Mendengar informasi tersebut, beberapa pimpinan organisasi perempuan mengirimkan permohonan kepada Maria Ulfah yang saat itu bertugas sebagai Ketua Sensor Film agar menonton bareng film Rock N Roll yang dilarang. Tujuannya, agar para pimpinan organisasi dapat menyampaikan pendapatannya tentang pelarangan film tersebut.

Permohonan dari organisasi wanita yang ada di Jakarta tersebut dikabulkan oleh Maria Ulfah. Dengan bantuan perwakilan dari Colombia Pictures, Maria Ulfah bersama dengan pimpinan organisasi wanita dapat menonton film Rock N Roll yang berjudul "Don't Knock the Rock" di Jalan Segara, Bandung.

Setelah tamu undangan duduk dan film akan diputar, tiba-tiba Ibu Maria Ulfah dicari oleh sekelompok pemuda di luar bioskop yang ingin menonton film. Karena tempat duduk di dalam bioskop tidak mencukupi, akhirnya Mariah Ulfah keluar sendiri dan menemui para pemuda untuk menyampaikan bahwa bangku tidak cukup.
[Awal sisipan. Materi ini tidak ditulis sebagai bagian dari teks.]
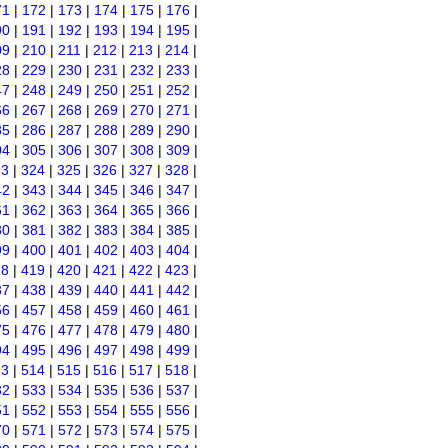
71
|
172
|
173
|
174
|
175
|
176
|
90
|
191
|
192
|
193
|
194
|
195
|
09
|
210
|
211
|
212
|
213
|
214
|
28
|
229
|
230
|
231
|
232
|
233
|
47
|
248
|
249
|
250
|
251
|
252
|
66
|
267
|
268
|
269
|
270
|
271
|
85
|
286
|
287
|
288
|
289
|
290
|
04
|
305
|
306
|
307
|
308
|
309
|
23
|
324
|
325
|
326
|
327
|
328
|
42
|
343
|
344
|
345
|
346
|
347
|
61
|
362
|
363
|
364
|
365
|
366
|
80
|
381
|
382
|
383
|
384
|
385
|
99
|
400
|
401
|
402
|
403
|
404
|
18
|
419
|
420
|
421
|
422
|
423
|
37
|
438
|
439
|
440
|
441
|
442
|
56
|
457
|
458
|
459
|
460
|
461
|
75
|
476
|
477
|
478
|
479
|
480
|
94
|
495
|
496
|
497
|
498
|
499
|
13
|
514
|
515
|
516
|
517
|
518
|
32
|
533
|
534
|
535
|
536
|
537
|
51
|
552
|
553
|
554
|
555
|
556
|
70
|
571
|
572
|
573
|
574
|
575
|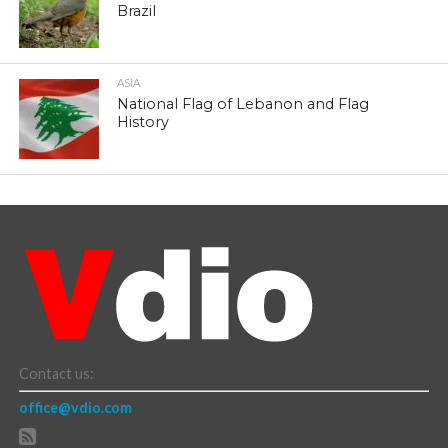
Brazil
ASIA
National Flag of Lebanon and Flag
History
Contact us:
office@vdio.com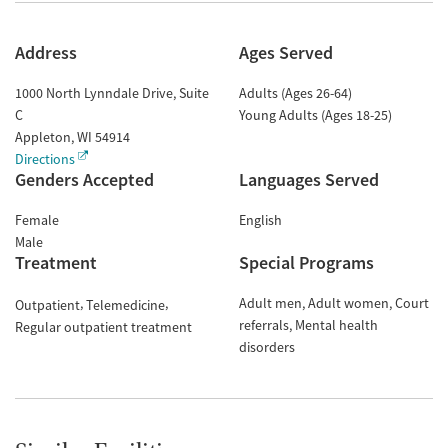
Address
Ages Served
1000 North Lynndale Drive, Suite
Adults (Ages 26-64)
C
Young Adults (Ages 18-25)
Appleton
,
WI
54914
Directions
Genders Accepted
Languages Served
Female
English
Male
Treatment
Special Programs
Adult men
Adult women
Court
Outpatient
Telemedicine
referrals
Mental health
Regular outpatient treatment
disorders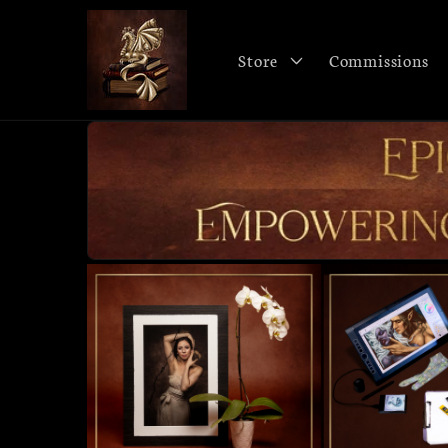
Skip to
content
Store
Commissions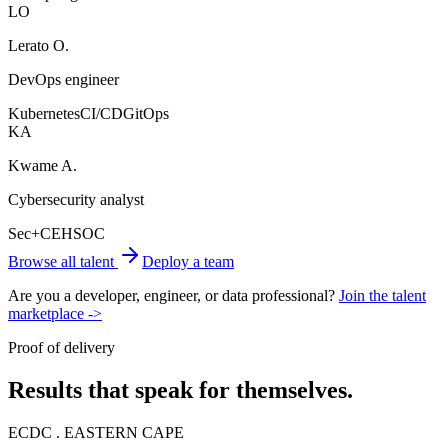
LO
Lerato O.
DevOps engineer
Kubernetes
CI/CD
GitOps
KA
Kwame A.
Cybersecurity analyst
Sec+
CEH
SOC
Browse all talent
Deploy a team
Are you a developer, engineer, or data professional?
Join the talent
marketplace ->
Proof of delivery
Results that speak for themselves.
ECDC . EASTERN CAPE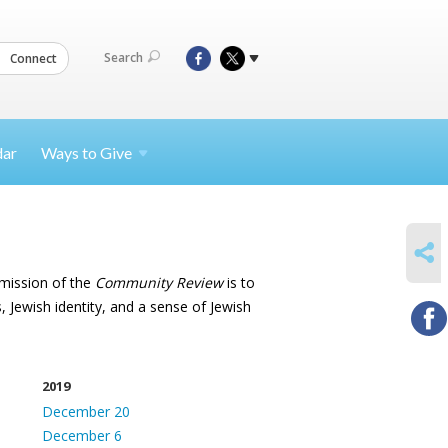
Search
Connect
dar
Ways to
Give
SHARE
 mission of the
Community Review
is to
, Jewish identity, and a sense of Jewish
2019
December 20
December 6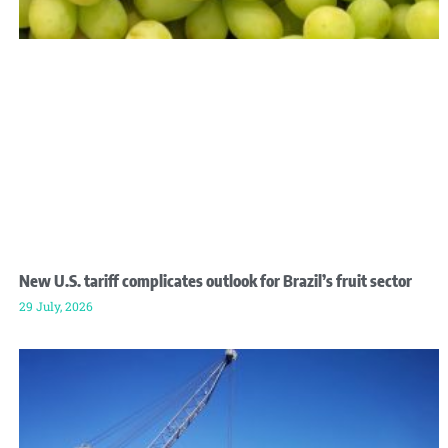
New U.S. tariff complicates outlook for Brazil’s fruit sector
29 July, 2026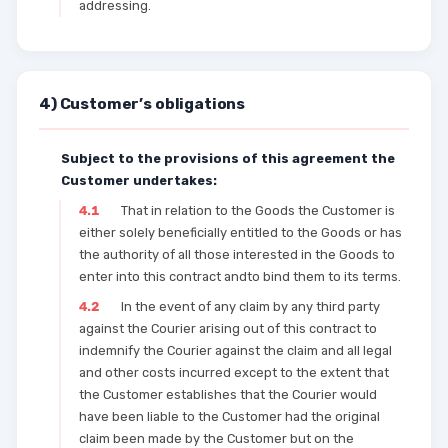
addressing.
4) Customer’s obligations
Subject to the provisions of this agreement the
Customer undertakes:
4.1
That in relation to the Goods the Customer is
either solely beneficially entitled to the Goods or has
the authority of all those interested in the Goods to
enter into this contract andto bind them to its terms.
4.2
In the event of any claim by any third party
against the Courier arising out of this contract to
indemnify the Courier against the claim and all legal
and other costs incurred except to the extent that
the Customer establishes that the Courier would
have been liable to the Customer had the original
claim been made by the Customer but on the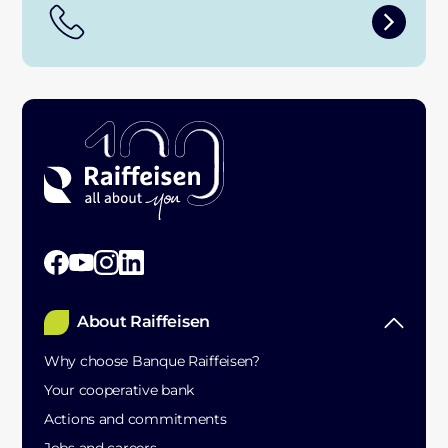
About Raiffeisen
Why choose Banque Raiffeisen?
Your cooperative bank
Actions and commitments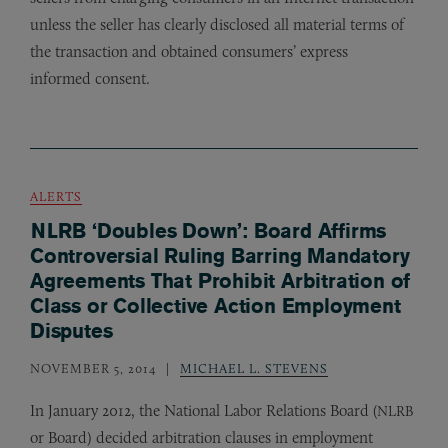
unless the seller has clearly disclosed all material terms of
the transaction and obtained consumers’ express
informed consent.
ALERTS
NLRB ‘Doubles Down’: Board Affirms
Controversial Ruling Barring Mandatory
Agreements That Prohibit Arbitration of
Class or Collective Action Employment
Disputes
NOVEMBER 5, 2014
MICHAEL L. STEVENS
In January 2012, the National Labor Relations Board (
NLRB
or Board) decided arbitration clauses in employment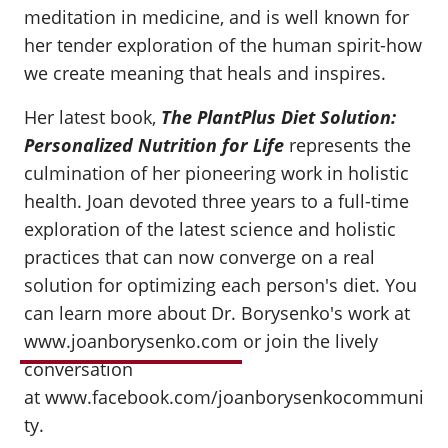
meditation in medicine, and is well known for
her tender exploration of the human spirit-how
we create meaning that heals and inspires.
Her latest book,
The PlantPlus Diet Solution:
Personalized Nutrition for Life
represents the
culmination of her pioneering work in holistic
health. Joan devoted three years to a full-time
exploration of the latest science and holistic
practices that can now converge on a real
solution for optimizing each person's diet. You
can learn more about Dr. Borysenko's work at
www.joanborysenko.com
or join the lively
conversation
at www.facebook.com/joanborysenkocommuni
ty.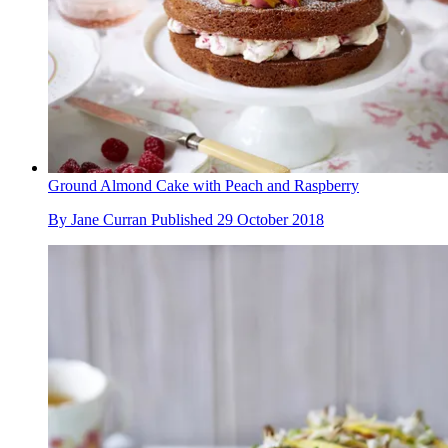
Ground Almond Cake with Peach and Raspberry
By
Jane Curran
Published
29 October 2018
Namun, tiba-tiba, kedua tangan Maria Ulfah dipegang oleh dua orang pemuda dan memberi isyarat agar Maria Ulfah diam dan mengikuti mereka. Maria Ulfah dibawa oleh sekelompok pemuda tersebut dengan kendaraan oplet menuju gedung pemuda di Jalan Waringin Bandung. Orang yang melihat Maria Ulfah dibawa dengan diam-diam, langsung mengejar oplet tersebut dan memberi tahu polisi.

"Para wanita lainnya yang juga menyaksikan kejadian itu tidak tinggal diam, tetapi malah mengirim mobil mereka untuk mengejar kedua oplet tersebut. Mereka juga pergi untuk memberi tahu polisi," tulis surat kabar Preanger Bode edisi 1 Maret 1957.

Sesampainya di gedung, Maria Ulfah bertemu pimpinan pemuda tersebut dan menyampaikan bahwa sekarang kondisi negara sedang tidak baik-baik saja. Para pemuda, meminta agar Maria Ulfah fokus dan memikirkan pelaksanaan konsep negara presidensial. Saat itu, Indonesia sedang dilanda ketegangan politik tentang isu demokrasi terpimpin yang diusulkan Presiden Soekarno.

Mendengar kata-kata dari pemuda revolusioner tersebut, Maria Ulfah mengatakan bahwa dirinya akan menaati saran dari pemuda tersebut. Namun, ia juga menyampaikan bahwa para pemuda jangan sampai terbawa hawa nafsu dan tidak menghasut orang untuk melakukan hal yang tidak bertanggung jawab.

Menurut Maria, kondisi negara yang sedang berevolusi akan terus berlanjut sampai konsep presidensial dilaksanakan. Setelah kejadian tersebut, Maria Ulfah dilepaskan. Tak lama kemudian sebuah truk mobil yang berisi polisi datang ke lokasi kejadian.

Setelah kembali ke rumah, Maria Ulfah didatangi oleh banyak tamu seperti Jaksa Agung, Badan Investigasi Kriminal dan Ajudan Perdana Menteri.

"Setelah Ibu Maria Ulfah kembali ke rumah, Maria Ulfah dikunjungi berturut-turut oleh Jaksa Agung, anggota badan investigasi kriminal, dan ajudan Perdana Menteri. pascakejadian tersebut, warga Banten dan pemuda Banten juga datang menemui Ibu Ulfah untuk mendapatkan keterangan langsung dan menyampaikan protes kepada pemerintah, agar pemerintah mengambil tindakan tegas sebagaimana layaknya negara hukum," tulis surat kabar Preanger Bode edisi 1 Maret 1957.

Sementara itu dalam surat kabar Preangerbode edisi 6 Maret 1957 disebutkan bahwa Komando Pangkalan Djakarta Raya telah mengambil tindakan terhadap para pemuda yang beberapa waktu lalu menculik Maria Ulfah Santoso saat pemutaran film rock and roll untuk anggota organisasi wanita.